SAKATLIK OLGUSUNDA HAYIRSEVERLİK: TARİH; SİL BAŞTAN MI?
Mağdule Demircioğlu
GİRİŞ
Alana dışarıdan bakan bir gözlemci, var olan ilişki ve çelişkiler
üzerinden orada neler olup bittiğine dair belli bir düşünceye sahip
olabilirken, alanın aktörleri açısından durum oldukça karmaşık ve farklıdır.
Kendisini çoğunlukla sakatlık alanının bir parçası olarak gören sakat birey -ki
bazı durumlarda bunu kabul bile edememektedir- kendi dışındaki alan ile
ilişkilerini doğru tarzda algılayamamaktadır. Alanın içinde bir yerde duruyor
olmasına rağmen, kendisini kurguladığı dünyanın merkezine koyan öznelliği
içinde, dış dünya ile ve onun gerçekleriyle yüzleşmekten kaçınmaktadır.
Yanıtlarını, oluşturduğu durumun içselleştirmesi üzerinden vermekte; öngörü,
talep ve beklentilerini, bu kurguladığı dünyanın yanılgıları ve yanılsamaları
ekseninde oluşturmaktadır. Bu öznel duruşlarla özdeşleştiği bir düzlemde elde
edilen verilerin de gerçeği yansıtmayacağı açıktır. Bu sapmanın sadece
sakatlara ilişkin bir durum olduğunu düşünmek de yanlıştır. Sorunun diğer
aktörleri de benzer yanılgılara sahiptir.
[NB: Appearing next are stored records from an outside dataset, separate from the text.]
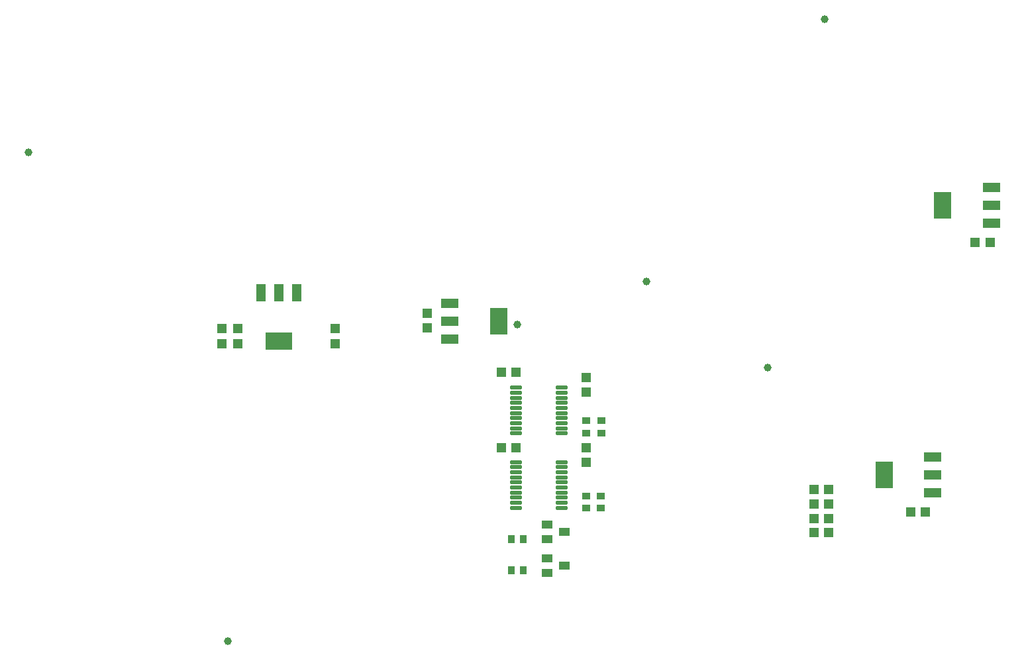
<source format=gbp>
G04*
G04 #@! TF.GenerationSoftware,Altium Limited,Altium Designer,24.5.2 (23)*
G04*
G04 Layer_Color=128*
%FSLAX25Y25*%
%MOIN*%
G70*
G04*
G04 #@! TF.SameCoordinates,C5BE965C-77EF-49D7-B31C-3167439F9788*
G04*
G04*
G04 #@! TF.FilePolarity,Positive*
G04*
G01*
G75*
%ADD16C,0.03937*%
%ADD29R,0.05118X0.04724*%
%ADD30R,0.03701X0.04016*%
%ADD31R,0.04016X0.03701*%
%ADD32R,0.04724X0.05118*%
%ADD115R,0.08661X0.04724*%
%ADD116R,0.08661X0.13780*%
G04:AMPARAMS|DCode=117|XSize=59.06mil|YSize=17.72mil|CornerRadius=1.97mil|HoleSize=0mil|Usage=FLASHONLY|Rotation=180.000|XOffset=0mil|YOffset=0mil|HoleType=Round|Shape=RoundedRectangle|*
%AMROUNDEDRECTD117*
21,1,0.05906,0.01378,0,0,180.0*
21,1,0.05512,0.01772,0,0,180.0*
1,1,0.00394,-0.02756,0.00689*
1,1,0.00394,0.02756,0.00689*
1,1,0.00394,0.02756,-0.00689*
1,1,0.00394,-0.02756,-0.00689*
%
%ADD117ROUNDEDRECTD117*%
%ADD118R,0.05512X0.03937*%
%ADD119R,0.04724X0.08661*%
%ADD120R,0.13780X0.08661*%
D16*
X416339Y328740D02*
D03*
X116142Y15748D02*
D03*
X15748Y261811D02*
D03*
X387795Y153543D02*
D03*
X326772Y196850D02*
D03*
X261811Y175197D02*
D03*
D29*
X216535Y180905D02*
D03*
Y173425D02*
D03*
X296578Y141124D02*
D03*
Y148604D02*
D03*
Y105834D02*
D03*
Y113315D02*
D03*
X113189Y173031D02*
D03*
Y165551D02*
D03*
X121063Y173031D02*
D03*
Y165551D02*
D03*
X170276Y173031D02*
D03*
Y165551D02*
D03*
D30*
X258701Y67167D02*
D03*
X264921D02*
D03*
X258701Y51444D02*
D03*
X264921D02*
D03*
D31*
X304038Y126787D02*
D03*
Y120567D02*
D03*
X296578Y126787D02*
D03*
Y120567D02*
D03*
X303829Y89018D02*
D03*
Y82798D02*
D03*
X296578Y89018D02*
D03*
Y82798D02*
D03*
D32*
X492323Y216535D02*
D03*
X499803D02*
D03*
X467321Y80760D02*
D03*
X459841D02*
D03*
X418563Y70644D02*
D03*
X411083D02*
D03*
X418563Y77618D02*
D03*
X411083D02*
D03*
X418563Y84941D02*
D03*
X411083D02*
D03*
X418563Y92100D02*
D03*
X411083D02*
D03*
X261280Y151277D02*
D03*
X253799D02*
D03*
X261280Y113189D02*
D03*
X253799D02*
D03*
D115*
X500394Y244291D02*
D03*
Y235236D02*
D03*
Y226181D02*
D03*
X470866Y90354D02*
D03*
Y99410D02*
D03*
Y108465D02*
D03*
X227953Y185827D02*
D03*
Y176772D02*
D03*
Y167717D02*
D03*
D116*
X475984Y235236D02*
D03*
X446457Y99410D02*
D03*
X252362Y176772D02*
D03*
D117*
X261221Y143405D02*
D03*
Y140847D02*
D03*
Y138287D02*
D03*
Y135728D02*
D03*
Y133169D02*
D03*
Y130610D02*
D03*
Y128051D02*
D03*
Y125492D02*
D03*
Y122933D02*
D03*
Y120374D02*
D03*
X284055D02*
D03*
Y122933D02*
D03*
Y125492D02*
D03*
Y128051D02*
D03*
Y130610D02*
D03*
Y133169D02*
D03*
Y135728D02*
D03*
Y138287D02*
D03*
Y140847D02*
D03*
Y143405D02*
D03*
X261221Y106004D02*
D03*
Y103445D02*
D03*
Y100886D02*
D03*
Y98327D02*
D03*
Y95768D02*
D03*
Y93209D02*
D03*
Y90650D02*
D03*
Y88091D02*
D03*
Y85532D02*
D03*
Y82973D02*
D03*
X284055D02*
D03*
Y85532D02*
D03*
Y88091D02*
D03*
Y90650D02*
D03*
Y93209D02*
D03*
Y95768D02*
D03*
Y98327D02*
D03*
Y100886D02*
D03*
Y103445D02*
D03*
Y106004D02*
D03*
D118*
X276772Y50046D02*
D03*
Y57526D02*
D03*
X285433Y53786D02*
D03*
X276772Y67126D02*
D03*
Y74606D02*
D03*
X285433Y70866D02*
D03*
D119*
X132677Y191339D02*
D03*
X141732D02*
D03*
X150787D02*
D03*
D120*
X141732Y166929D02*
D03*
M02*

</source>
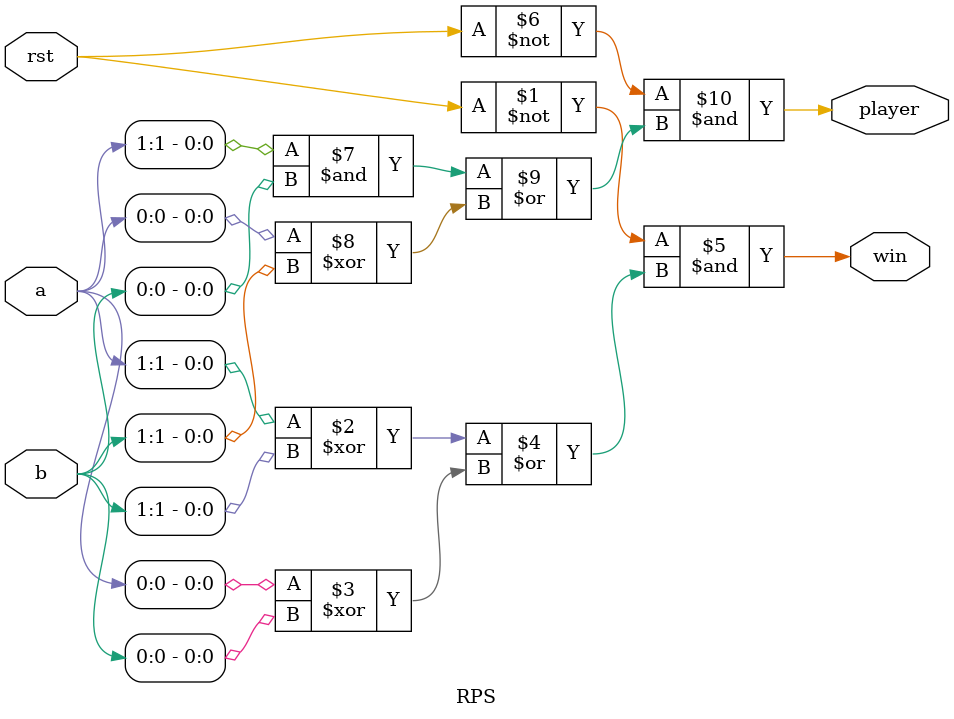
<source format=v>
module RPS(win,player,rst,a,b);
input [1:0] a;
input [1:0] b;
input rst;
output win, player;
assign win=~rst&(a[1]^b[1]|a[0]^b[0]);
assign player=~rst&(a[1]&b[0]|a[0]^b[1]);
endmodule


</source>
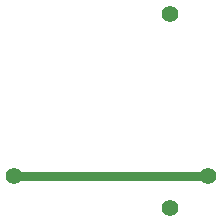
<source format=gbr>
%TF.GenerationSoftware,KiCad,Pcbnew,9.0.5*%
%TF.CreationDate,2025-10-09T16:36:40+08:00*%
%TF.ProjectId,snowshoe-mx,736e6f77-7368-46f6-952d-6d782e6b6963,rev?*%
%TF.SameCoordinates,Original*%
%TF.FileFunction,Copper,L1,Top*%
%TF.FilePolarity,Positive*%
%FSLAX46Y46*%
G04 Gerber Fmt 4.6, Leading zero omitted, Abs format (unit mm)*
G04 Created by KiCad (PCBNEW 9.0.5) date 2025-10-09 16:36:40*
%MOMM*%
%LPD*%
G01*
G04 APERTURE LIST*
%TA.AperFunction,ComponentPad*%
%ADD10C,1.400000*%
%TD*%
%TA.AperFunction,Conductor*%
%ADD11C,0.750000*%
%TD*%
G04 APERTURE END LIST*
D10*
%TO.P,PR1,1,Pin_1*%
%TO.N,Net-(D1-K)*%
X96750000Y-70500000D03*
%TD*%
%TO.P,PC2,1,Pin_1*%
%TO.N,Net-(PC1-Pin_1)*%
X110000000Y-73250000D03*
%TD*%
%TO.P,PC1,1,Pin_1*%
%TO.N,Net-(PC1-Pin_1)*%
X110000000Y-56750000D03*
%TD*%
%TO.P,PR2,1,Pin_1*%
%TO.N,Net-(D1-K)*%
X113250000Y-70500000D03*
%TD*%
D11*
%TO.N,Net-(D1-K)*%
X113250000Y-70500000D02*
X96750000Y-70500000D01*
%TD*%
M02*

</source>
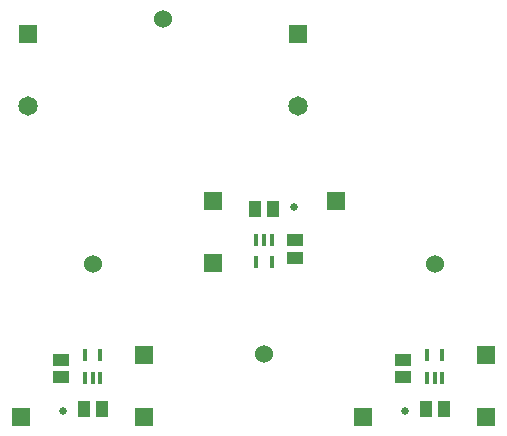
<source format=gbr>
%TF.GenerationSoftware,Altium Limited,Altium Designer,22.7.1 (60)*%
G04 Layer_Color=8388736*
%FSLAX43Y43*%
%MOMM*%
%TF.SameCoordinates,798C7C01-C923-4F4B-AA1E-7D7C4C9A7158*%
%TF.FilePolarity,Negative*%
%TF.FileFunction,Soldermask,Top*%
%TF.Part,CustomerPanel*%
G01*
G75*
%TA.AperFunction,SMDPad,CuDef*%
%ADD10R,1.400X1.100*%
%ADD11R,1.100X1.400*%
%ADD12R,0.450X1.100*%
%ADD15R,1.400X1.100*%
%TA.AperFunction,ComponentPad*%
%ADD16R,1.500X1.500*%
%TA.AperFunction,ViaPad*%
%ADD17C,1.524*%
%ADD18C,0.650*%
%TA.AperFunction,ComponentPad*%
%ADD19R,1.500X1.500*%
%ADD20C,1.650*%
D10*
X12588Y12739D02*
D03*
Y14239D02*
D03*
X32385Y24335D02*
D03*
Y22835D02*
D03*
D11*
X14493Y10048D02*
D03*
X15993D02*
D03*
X30480Y27026D02*
D03*
X28980D02*
D03*
X43443Y10033D02*
D03*
X44943D02*
D03*
D12*
X14590Y14615D02*
D03*
X15890D02*
D03*
Y12715D02*
D03*
X15240D02*
D03*
X14590D02*
D03*
X30383Y22459D02*
D03*
X29083D02*
D03*
Y24359D02*
D03*
X29733D02*
D03*
X30383D02*
D03*
X43540Y14600D02*
D03*
X44840D02*
D03*
Y12700D02*
D03*
X44190D02*
D03*
X43540D02*
D03*
D15*
X41538Y12724D02*
D03*
Y14224D02*
D03*
D16*
X9159Y9413D02*
D03*
X19573Y14620D02*
D03*
Y9413D02*
D03*
X35814Y27661D02*
D03*
X25400Y22454D02*
D03*
Y27661D02*
D03*
D17*
X15255Y22367D02*
D03*
X29718Y14707D02*
D03*
X21224Y43053D02*
D03*
X44205Y22352D02*
D03*
D18*
X12715Y9921D02*
D03*
X32258Y27153D02*
D03*
X41665Y9906D02*
D03*
D19*
X32654Y41783D02*
D03*
X9794D02*
D03*
X38109Y9398D02*
D03*
X48523Y14605D02*
D03*
Y9398D02*
D03*
D20*
X32654Y35687D02*
D03*
X9794D02*
D03*
%TF.MD5,c4e5ba6ab67dee5430450cd7de6a9c98*%
M02*

</source>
Sakatlık sorunuyla ilgili gibi
görünen resmi kurumlar, sendikalar, sivil toplum örgütleri vb. de sakatlık
alanını tanımamakta, konuyla ilgili yeterli bilgiye sahip olmamakta, geleneksel
ön yargıların yarattığı ortamda, sahip olduklarını düşündükleri bilgi
düzeyleriyle yargılarda bulunmakta, ortalama fikirler temelinde kesin görüşler
ifade etmektedirler.
Bu çalışma, alanın dışında durmaya çalışan bir gözlemcinin -bu her
zaman mümkün olmasa da- zaman fonksiyonunu esas alarak, tarihsel dönemler
boyunca, kendi yükseliş ve düşüşleri içinde, birbirinin içinden çıkan, hem
kendisini hem de karşıtını üreten bir gerçekliğin, sakatlık olgusunun
“hayırseverlik” izleği üzerinden kavranmasını bir deneme çabasıdır. Kapitalizmin
kendini yeniden üretme mekanizmasının merkezinde yer alan “herkesin bütün
nimetlerden faydalanacağı” savında sözü geçen nimetlerden sakatların payına
sadece “hayırseverlik” başka bir deyişle sadaka düşmektedir. Buradan hareketle,
tarih boyunca var olan üretim tarzlarının, kutsal metinlerdeki düşünce
kalıplarıyla nasıl örtüştüğünü açıklamaya çalışacağız.